Nightmares About Dinosaurs—An Unusual Solution

Most children are fascinated with dinosaurs, and our boys are no exception. However, when David was three years old, he kept having recurring nightmares, from which he would awake screaming and generally require staying in bed with us, about dinosaurs.

To complicate matters, he kept begging to watch Jurassic Park, having seen the dinosaur pictured on the DVD case. Of course, given his nightmares (and having some negative leanings toward showing somewhat-violent programming to small children), we did not grant his request.

But the nightmares continued for weeks. Finally, I reasoned, he was already having nightmares about the dinosaurs, what harm could there be in letting him watch Jurassic Park? As I recall, we did skip over the scene where the T-Rex attacks the jeep with the kids in it.

After watching the film (actually, after watching all three JP films), his nightmares went away. Go figure.

The Fastest Computer

To quote a famous Bloom County comic strip: “Just what your four-year-old needs to compete in today’s cutthroat world of high-tech and high expectations…”

Nichelle here: We have a few people that come over to use our computers from time to time. One person, named Kherna, has used it on several different occasions. This morning David asked me, “which computer does Kherna use?” I pointed to the one on the right (we have two side-by-side), and his response was, “Why? That’s not the fastest!” I thought that was quite cute, seeing that he’s only 4 and knows the difference.

Out of the Mouth of Babes

As we reflected on the day we set aside to celebrate the Resurrection, Nichelle asked David (age 4) what he had learned in Sunday school. He talked about Jesus being buried described the tomb, and said, “Then Jesus used His ‘rise up power.’”

I don’t think I’ve ever heard an adult explain it better.

The keys for the what?

This morning Nichelle was extremely kind, and took Isaac to school so I could sleep about another hour—trust me, I needed to.

Anyway, around 8:00 am, David knocked on the door, and I told him to come in. He had a set of keys from some toy handcuffs that had come with a police role-playing kit he’d been given. Now, understand that David is quite advanced in his speech for his age, so I was ROTFL when he said, he had the keys, but couldn’t find the cheese puffs they went to.

Daaaaaaaaaaaagnabbit!

My workday ended with a whimper—demonstrating that I was missing a piece in my understanding of the data translator portion of the stuff we’re working on.

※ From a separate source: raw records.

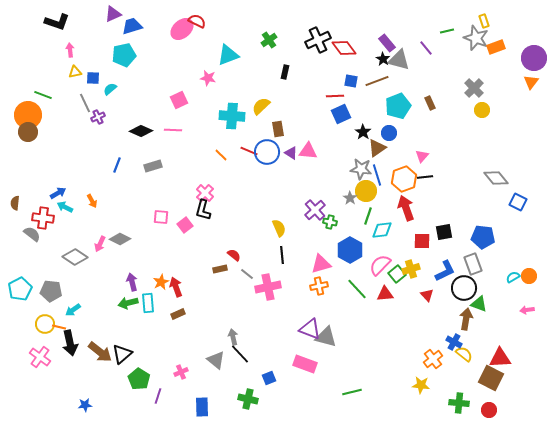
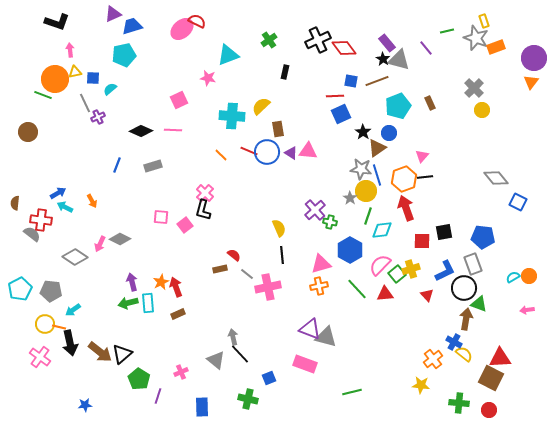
orange circle at (28, 115): moved 27 px right, 36 px up
red cross at (43, 218): moved 2 px left, 2 px down
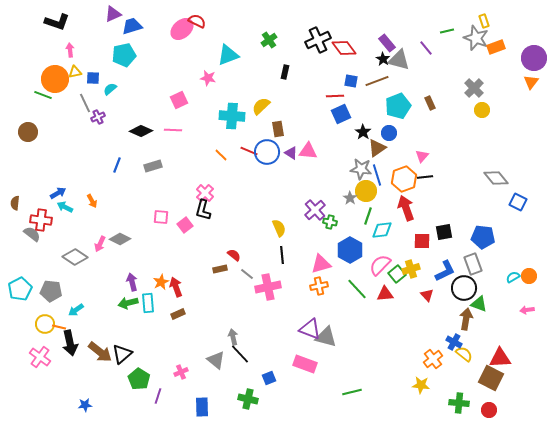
cyan arrow at (73, 310): moved 3 px right
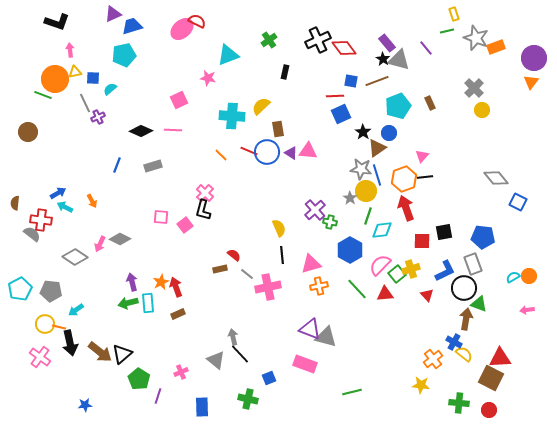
yellow rectangle at (484, 21): moved 30 px left, 7 px up
pink triangle at (321, 264): moved 10 px left
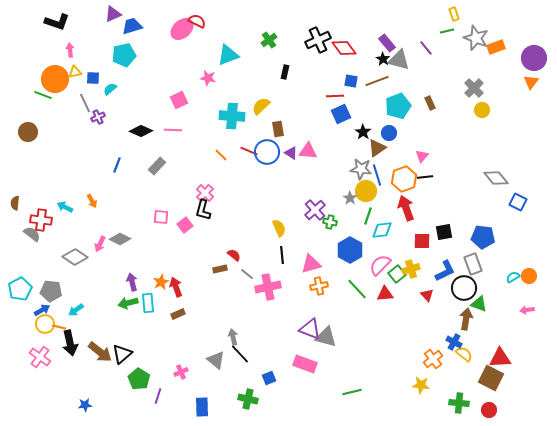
gray rectangle at (153, 166): moved 4 px right; rotated 30 degrees counterclockwise
blue arrow at (58, 193): moved 16 px left, 117 px down
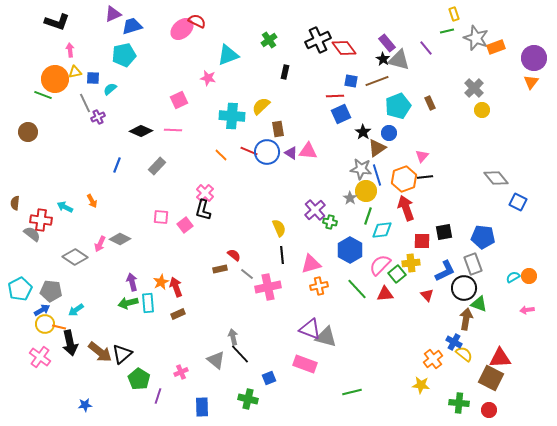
yellow cross at (411, 269): moved 6 px up; rotated 12 degrees clockwise
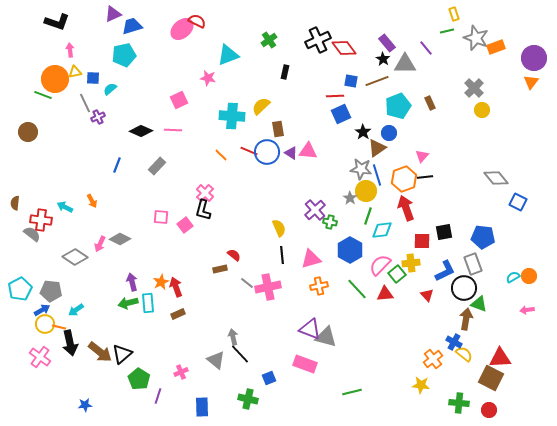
gray triangle at (399, 60): moved 6 px right, 4 px down; rotated 15 degrees counterclockwise
pink triangle at (311, 264): moved 5 px up
gray line at (247, 274): moved 9 px down
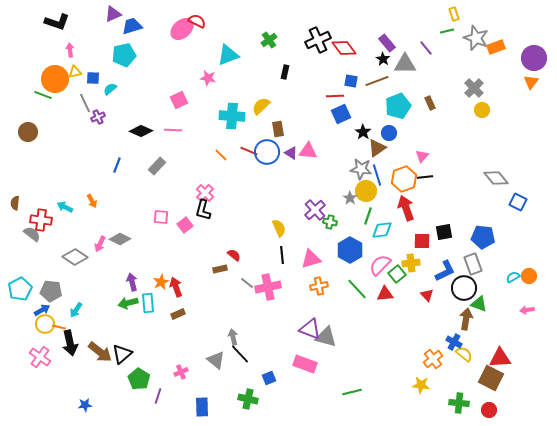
cyan arrow at (76, 310): rotated 21 degrees counterclockwise
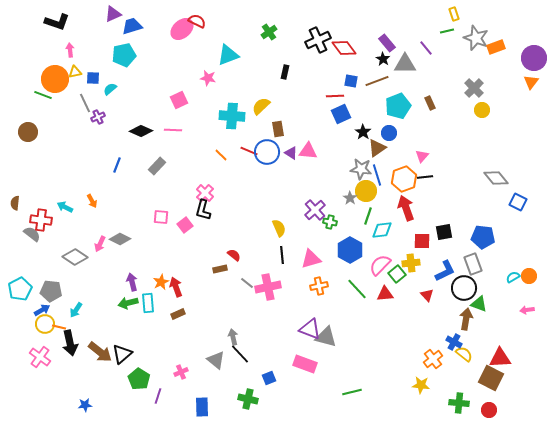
green cross at (269, 40): moved 8 px up
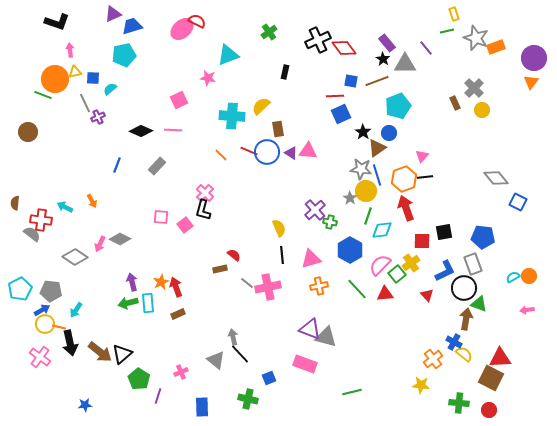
brown rectangle at (430, 103): moved 25 px right
yellow cross at (411, 263): rotated 30 degrees counterclockwise
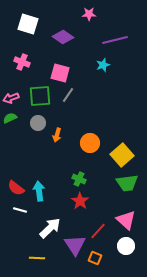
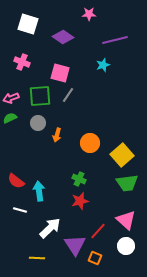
red semicircle: moved 7 px up
red star: rotated 24 degrees clockwise
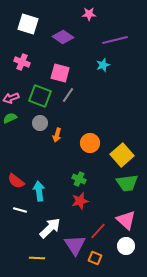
green square: rotated 25 degrees clockwise
gray circle: moved 2 px right
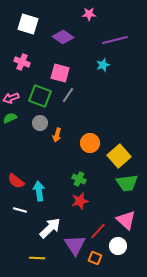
yellow square: moved 3 px left, 1 px down
white circle: moved 8 px left
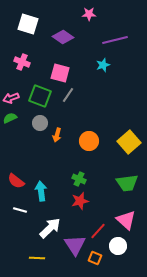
orange circle: moved 1 px left, 2 px up
yellow square: moved 10 px right, 14 px up
cyan arrow: moved 2 px right
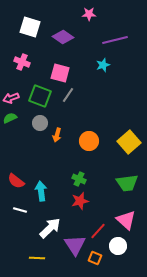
white square: moved 2 px right, 3 px down
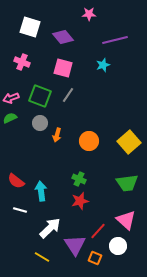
purple diamond: rotated 15 degrees clockwise
pink square: moved 3 px right, 5 px up
yellow line: moved 5 px right, 1 px up; rotated 28 degrees clockwise
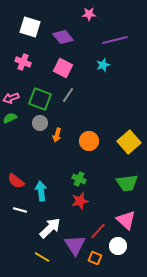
pink cross: moved 1 px right
pink square: rotated 12 degrees clockwise
green square: moved 3 px down
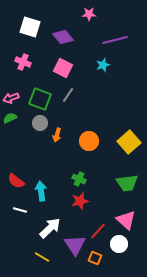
white circle: moved 1 px right, 2 px up
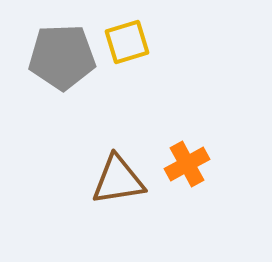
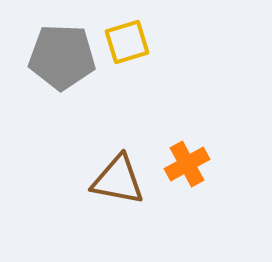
gray pentagon: rotated 4 degrees clockwise
brown triangle: rotated 20 degrees clockwise
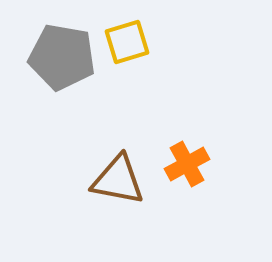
gray pentagon: rotated 8 degrees clockwise
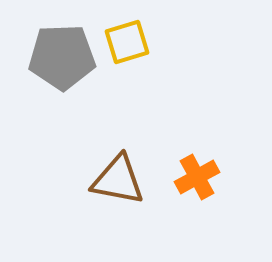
gray pentagon: rotated 12 degrees counterclockwise
orange cross: moved 10 px right, 13 px down
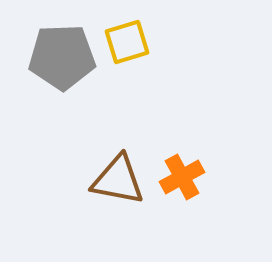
orange cross: moved 15 px left
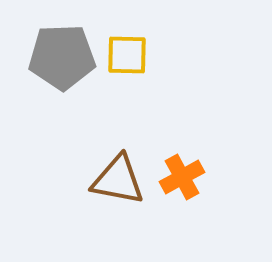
yellow square: moved 13 px down; rotated 18 degrees clockwise
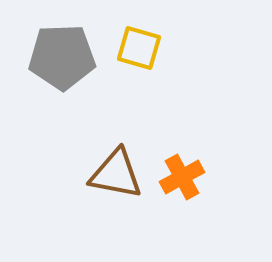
yellow square: moved 12 px right, 7 px up; rotated 15 degrees clockwise
brown triangle: moved 2 px left, 6 px up
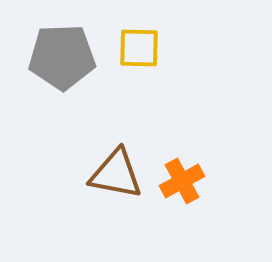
yellow square: rotated 15 degrees counterclockwise
orange cross: moved 4 px down
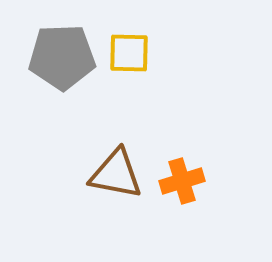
yellow square: moved 10 px left, 5 px down
orange cross: rotated 12 degrees clockwise
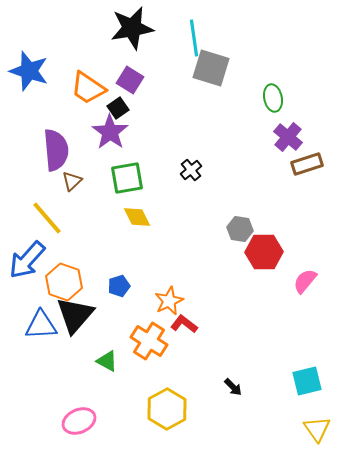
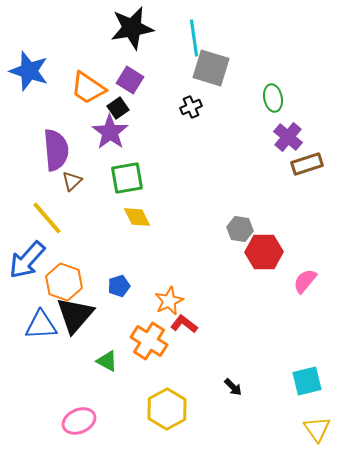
black cross: moved 63 px up; rotated 15 degrees clockwise
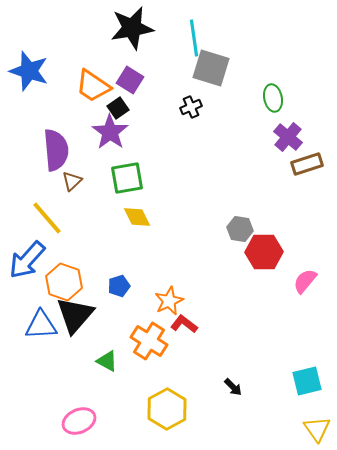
orange trapezoid: moved 5 px right, 2 px up
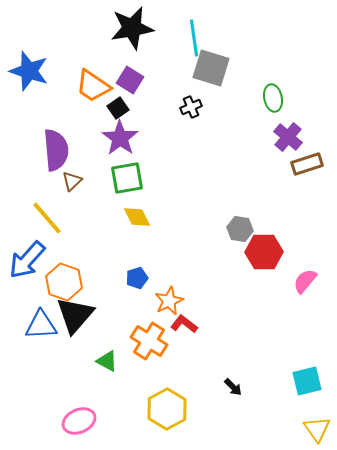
purple star: moved 10 px right, 6 px down
blue pentagon: moved 18 px right, 8 px up
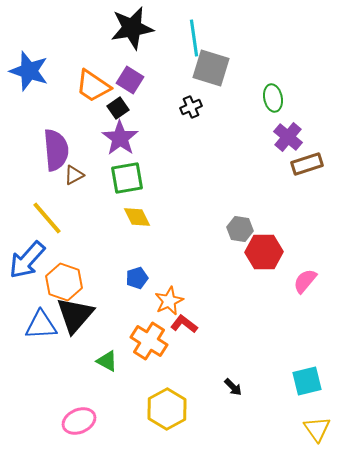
brown triangle: moved 2 px right, 6 px up; rotated 15 degrees clockwise
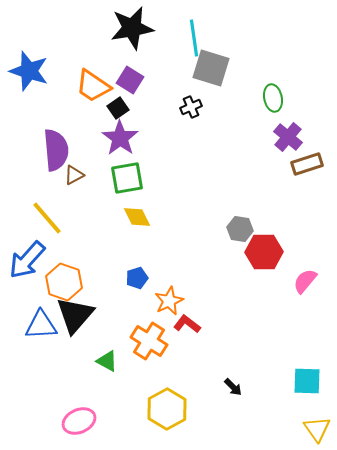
red L-shape: moved 3 px right
cyan square: rotated 16 degrees clockwise
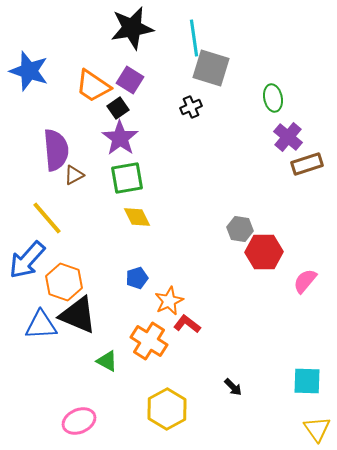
black triangle: moved 3 px right; rotated 48 degrees counterclockwise
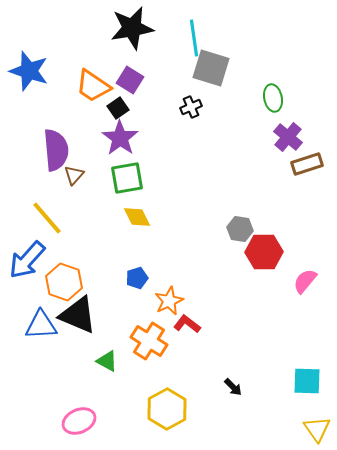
brown triangle: rotated 20 degrees counterclockwise
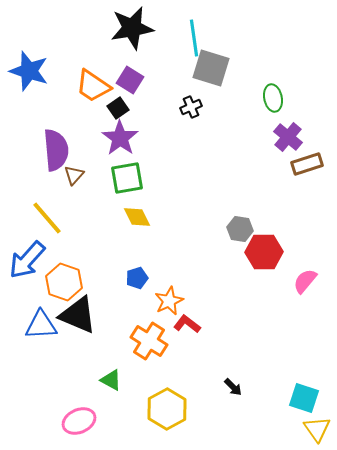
green triangle: moved 4 px right, 19 px down
cyan square: moved 3 px left, 17 px down; rotated 16 degrees clockwise
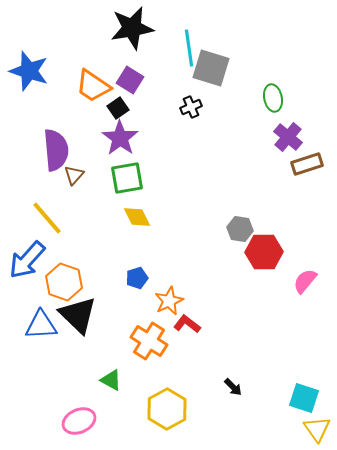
cyan line: moved 5 px left, 10 px down
black triangle: rotated 21 degrees clockwise
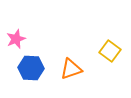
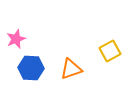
yellow square: rotated 25 degrees clockwise
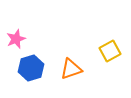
blue hexagon: rotated 20 degrees counterclockwise
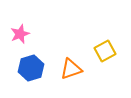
pink star: moved 4 px right, 5 px up
yellow square: moved 5 px left
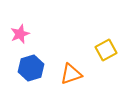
yellow square: moved 1 px right, 1 px up
orange triangle: moved 5 px down
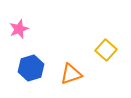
pink star: moved 1 px left, 5 px up
yellow square: rotated 20 degrees counterclockwise
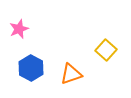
blue hexagon: rotated 15 degrees counterclockwise
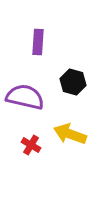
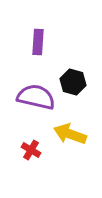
purple semicircle: moved 11 px right
red cross: moved 5 px down
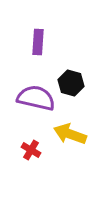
black hexagon: moved 2 px left, 1 px down
purple semicircle: moved 1 px down
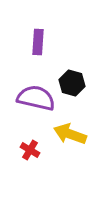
black hexagon: moved 1 px right
red cross: moved 1 px left
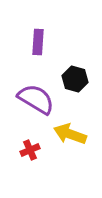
black hexagon: moved 3 px right, 4 px up
purple semicircle: moved 1 px down; rotated 18 degrees clockwise
red cross: rotated 36 degrees clockwise
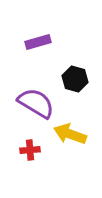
purple rectangle: rotated 70 degrees clockwise
purple semicircle: moved 4 px down
red cross: rotated 18 degrees clockwise
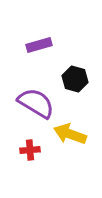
purple rectangle: moved 1 px right, 3 px down
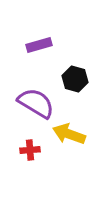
yellow arrow: moved 1 px left
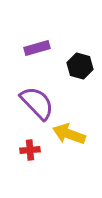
purple rectangle: moved 2 px left, 3 px down
black hexagon: moved 5 px right, 13 px up
purple semicircle: moved 1 px right; rotated 15 degrees clockwise
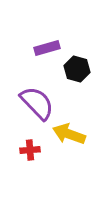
purple rectangle: moved 10 px right
black hexagon: moved 3 px left, 3 px down
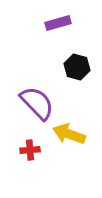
purple rectangle: moved 11 px right, 25 px up
black hexagon: moved 2 px up
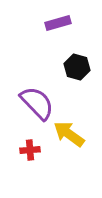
yellow arrow: rotated 16 degrees clockwise
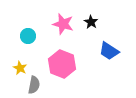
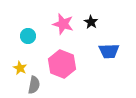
blue trapezoid: rotated 35 degrees counterclockwise
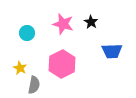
cyan circle: moved 1 px left, 3 px up
blue trapezoid: moved 3 px right
pink hexagon: rotated 12 degrees clockwise
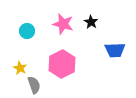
cyan circle: moved 2 px up
blue trapezoid: moved 3 px right, 1 px up
gray semicircle: rotated 30 degrees counterclockwise
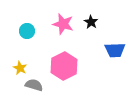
pink hexagon: moved 2 px right, 2 px down
gray semicircle: rotated 54 degrees counterclockwise
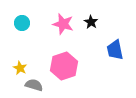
cyan circle: moved 5 px left, 8 px up
blue trapezoid: rotated 80 degrees clockwise
pink hexagon: rotated 8 degrees clockwise
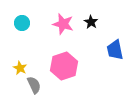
gray semicircle: rotated 48 degrees clockwise
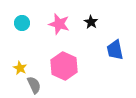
pink star: moved 4 px left
pink hexagon: rotated 16 degrees counterclockwise
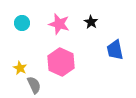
pink hexagon: moved 3 px left, 4 px up
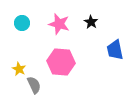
pink hexagon: rotated 20 degrees counterclockwise
yellow star: moved 1 px left, 1 px down
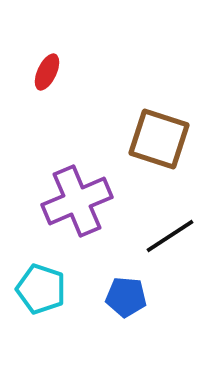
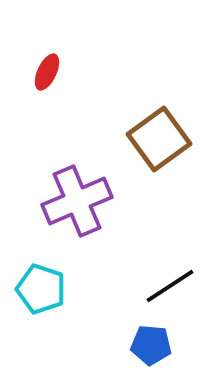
brown square: rotated 36 degrees clockwise
black line: moved 50 px down
blue pentagon: moved 25 px right, 48 px down
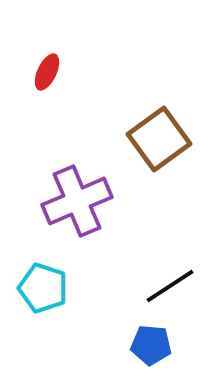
cyan pentagon: moved 2 px right, 1 px up
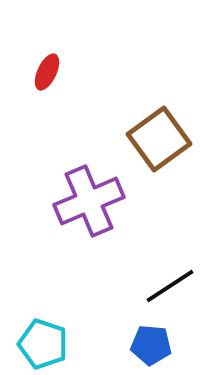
purple cross: moved 12 px right
cyan pentagon: moved 56 px down
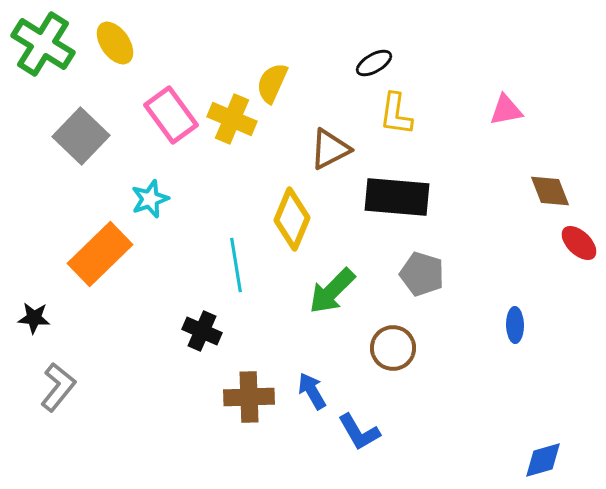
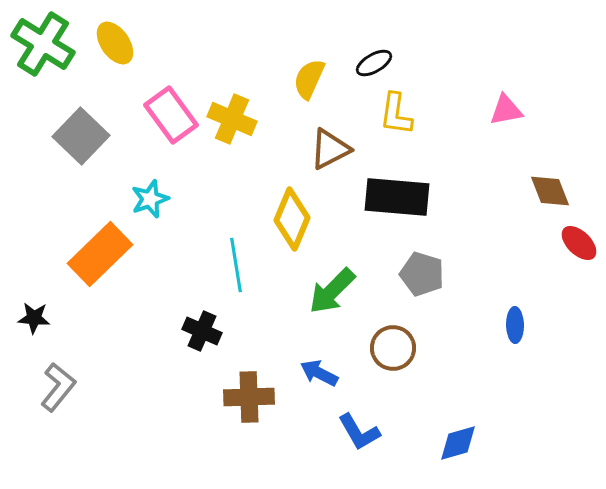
yellow semicircle: moved 37 px right, 4 px up
blue arrow: moved 7 px right, 18 px up; rotated 33 degrees counterclockwise
blue diamond: moved 85 px left, 17 px up
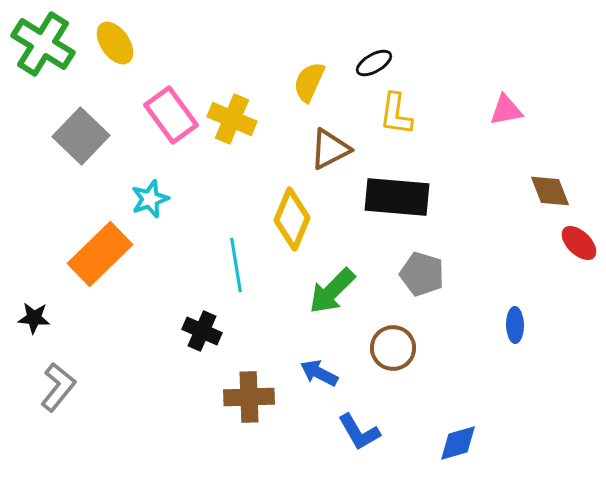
yellow semicircle: moved 3 px down
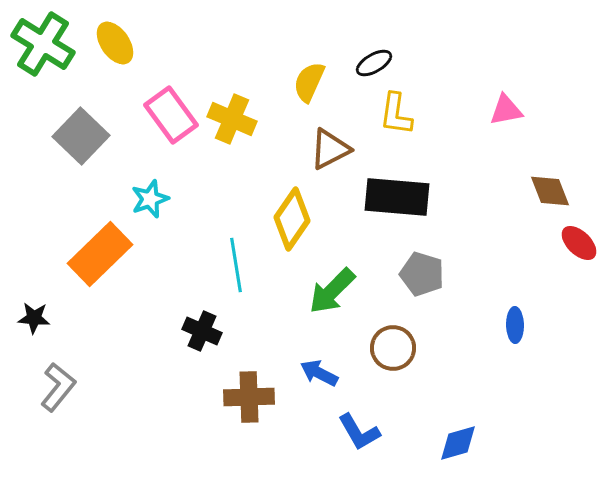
yellow diamond: rotated 12 degrees clockwise
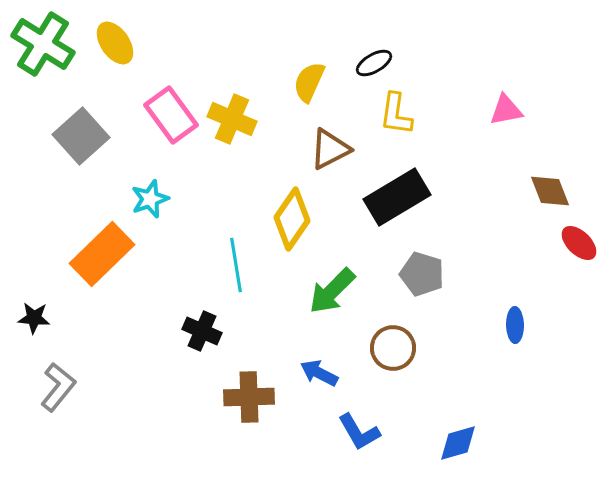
gray square: rotated 4 degrees clockwise
black rectangle: rotated 36 degrees counterclockwise
orange rectangle: moved 2 px right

Then, I got an e-mail at home saying the CenterWatch project was not quite finished. Just a few revisions in the entire book, including two chapers that seem to have mismatched fonts.

At supper time, David’s question of the day was, “Where does the sun go at night?” His answer was quite interesting, more or less along the lines of the sun goes into space at night and comes out into the sky at daytime. There was something thrown in about gravity pulling it down. I demonstrated what really happens using a flashlight and a coffee cup, then remembered I had a globe in the basement, which would be even better for demonstration.

I got down in the basement to find 3 or more inches of water throughout, meaning that when John told me on Saturday the “thing was flooded” he meant it. (I thought we’d just had a puddle on the non-sump-pump end.)

After wrestling with the sump pump for a few minutes (thankfully it wasn’t bolted to the floor), I discovered the float on the float switch had become detached from the shaft. Now it’s back working, but life was full of surprises today.